##### Fragmento para leer #####

Goethe, Weber y Zapata fueron totalmente distintos. Sin embargo, los tres percibieron ese cambio, esa especie de embrujamiento en el que incurren los ungidos para ser gobernantes. El primero, después de tratar a Napoleón, escribió:
El endemoniado se manifiesta en su forma más terrible cuando se manifiesta de manera abrumadora en un solo individuo. Una fuerza titánica emana de él y ejerce un poder increíble sobre todas las criaturas, e incluso sobre los elementos y ¿quién puede decirle hasta dónde se extenderá su influencia? Cuanto más fuerzas se combinan contra él, sus oponentes siguen siendo impotentes. Es en vano que el sector más ilustrado de la humanidad los etiquete de engañado o engañador. Rara vez, si es que alguna vez, existen sus iguales al mismo tiempo y nada puede vencerlo, excepto el universo mismo contra el que declaró batalla.
En América Latina ha sido el tema de grandes obras literarias y de estudios sociales. Transmito lo que percibo de la política mexicana.
En mis 57 años de vida pública, creo haber tratado a buena parte del zoológico de los profesionales que en los tres órdenes de gobierno y en los diferentes partidos fueron protagonistas. De esa vivencia, a reserva de extenderme en otra ocasión en sus caracteres, considero que hay un especial modo de hacer política en México, con dos fallas muy importantes: la falta de justipreciación personal y no reconocer errores.
Aspirar a un cargo exige cuestionarse: ¿soy el idóneo para tener un desempeño exitoso? ¿Tengo las cualidades que requiere el perfil correspondiente? Desafortunadamente, el mexicano carece de esa capacidad autocrítica. Simplemente dice: “Yo le entro. Ya después veo cómo le hago”. Confunden gobernar con dar órdenes. Creen que la realidad es maleable y es fácil transformarla. Sobreestiman sus capacidades, pero viven con enorme temor de que sus subalternos brillen más que ellos.

##### Datos #####

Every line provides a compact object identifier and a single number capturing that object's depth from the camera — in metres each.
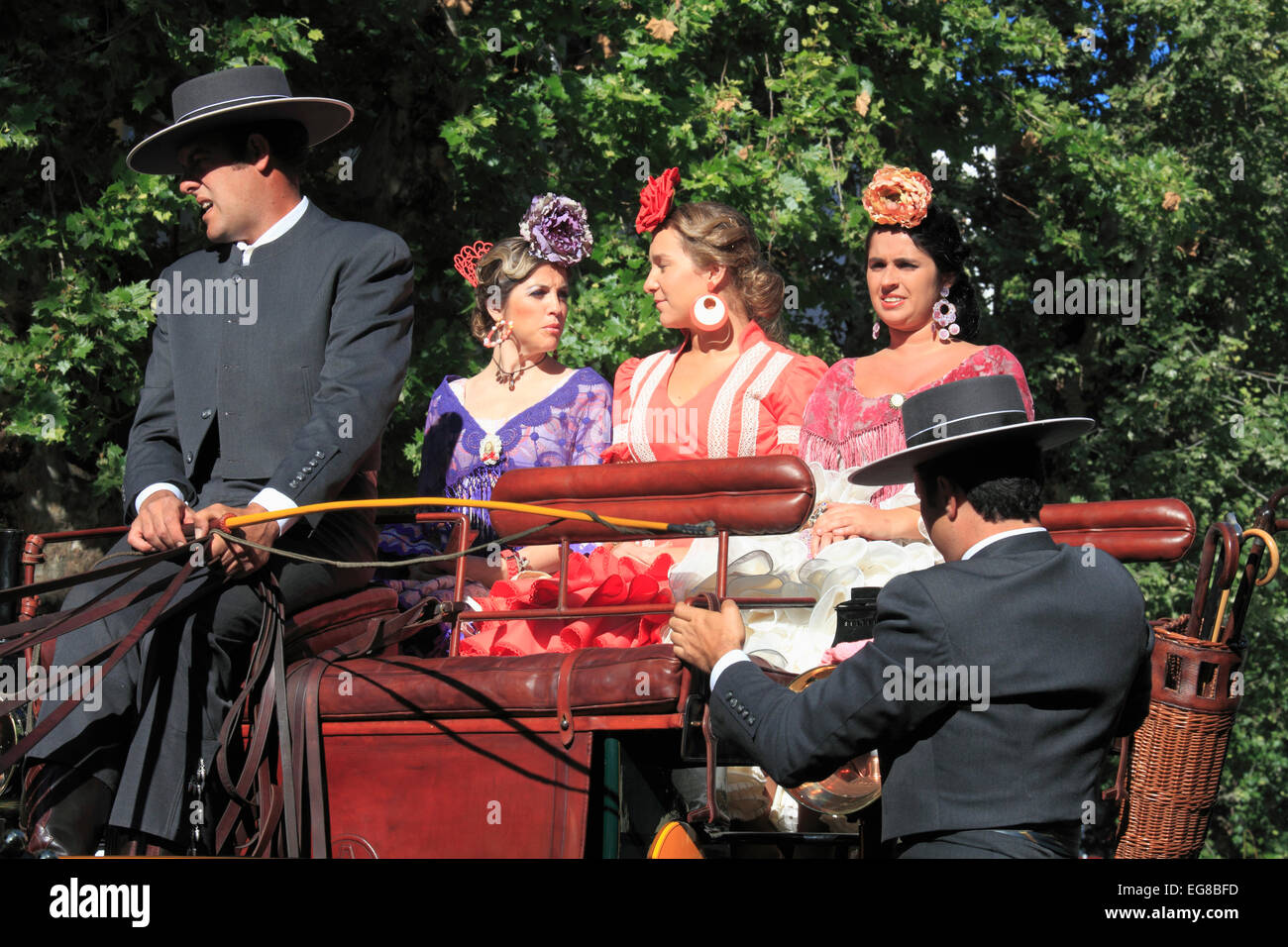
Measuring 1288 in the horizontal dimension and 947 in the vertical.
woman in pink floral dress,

#####
##### Datos #####

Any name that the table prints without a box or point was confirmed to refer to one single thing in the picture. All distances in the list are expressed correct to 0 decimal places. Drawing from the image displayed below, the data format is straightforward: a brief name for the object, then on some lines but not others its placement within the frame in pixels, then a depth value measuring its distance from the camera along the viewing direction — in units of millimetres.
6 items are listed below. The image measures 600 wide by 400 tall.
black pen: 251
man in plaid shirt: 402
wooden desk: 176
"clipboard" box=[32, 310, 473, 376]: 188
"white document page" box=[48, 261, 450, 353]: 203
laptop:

#####
##### Datos #####

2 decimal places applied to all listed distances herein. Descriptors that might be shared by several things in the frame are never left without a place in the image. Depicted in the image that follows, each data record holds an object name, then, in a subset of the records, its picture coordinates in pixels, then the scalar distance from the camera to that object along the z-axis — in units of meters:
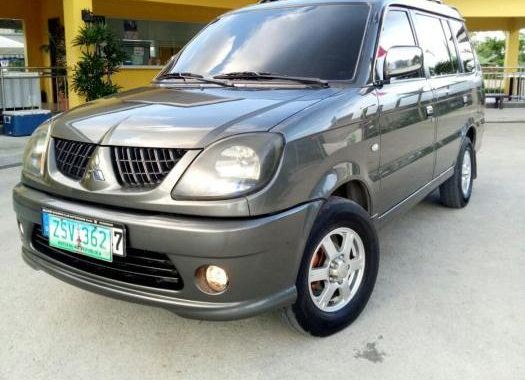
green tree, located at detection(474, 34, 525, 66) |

#####

### Lista de tareas
- a) Transcriba el pasaje del fragmento sobre la política mexicana que comienza con "En América Latina" y sigue hasta "no reconocer errores.".
- b) Indique si cada afirmación concuerda con el fragmento sobre la política mexicana, respondiendo sí o no y citando las palabras decisivas: (i) el autor dice contar con 57 años de vida pública; (ii) según el texto, el mexicano posee una gran capacidad autocrítica; (iii) las dos fallas señaladas son la falta de justipreciación personal y no reconocer errores.
- c) Prosiga el fragmento sobre la política mexicana a partir del punto en que termina.
Los datos constituyen un material aparte, independiente del fragmento.

### Resultados
- a)
En América Latina ha sido el tema de grandes obras literarias y de estudios sociales. Transmito lo que percibo de la política mexicana.
En mis 57 años de vida pública, creo haber tratado a buena parte del zoológico de los profesionales que en los tres órdenes de gobierno y en los diferentes partidos fueron protagonistas. De esa vivencia, a reserva de extenderme en otra ocasión en sus caracteres, considero que hay un especial modo de hacer política en México, con dos fallas muy importantes: la falta de justipreciación personal y no reconocer errores.

- b)
(i) Sí: "En mis 57 años de vida pública".
(ii) No: "el mexicano carece de esa capacidad autocrítica".
(iii) Sí: "con dos fallas muy importantes: la falta de justipreciación personal y no reconocer errores".

- c)
El espectáculo de los candidatos a jueces es sumamente grotesco. El atrevimiento rebasa lo cursi y lo ridículo con un efecto devastador en la moral pública. Lamentablemente no es un evento aislado, es la secuencia de una larga tradición debido a diversas causas, principalmente en el aspecto cultural. No tan solo se da en los cargos de elección popular. En la renovación de las posiciones de la administración pública se terminó con los esfuerzos por crear un servicio civil de carrera. Los usuarios somos las víctimas cotidianas.
Encuentro pocos ejemplos de funcionarios que reconozcan un error porque ello se ha interpretado como señal de debilidad. La obsesión por cuidar las apariencias es inexpugnable. Todavía hoy seguimos discutiendo si hubo un “error de diciembre”. Hay una excepción: Díaz Ordaz, en la toma de posesión de López Portillo, ante una pregunta de Echeverría, contestó: “Debo aceptar que él sí supo elegir sucesor”.
Todo lo anterior viene al caso por la elección del próximo primero de junio. ¿Puede hoy alguien esperar que con esos pretendientes a tan delicada tarea se van corregir las fallas en nuestra impartición de justicia? ¿Por qué no se cancela si nadie sensatamente cree que el proceso saldrá bien?
Estar consciente de nuestras limitaciones ha sido virtud de los buenos gobernantes. Entender que no es lo mismo cuando uno decide sobre asuntos personales que cuando se trata del bienestar de una comunidad. El grito es estentóreo: es una farsa.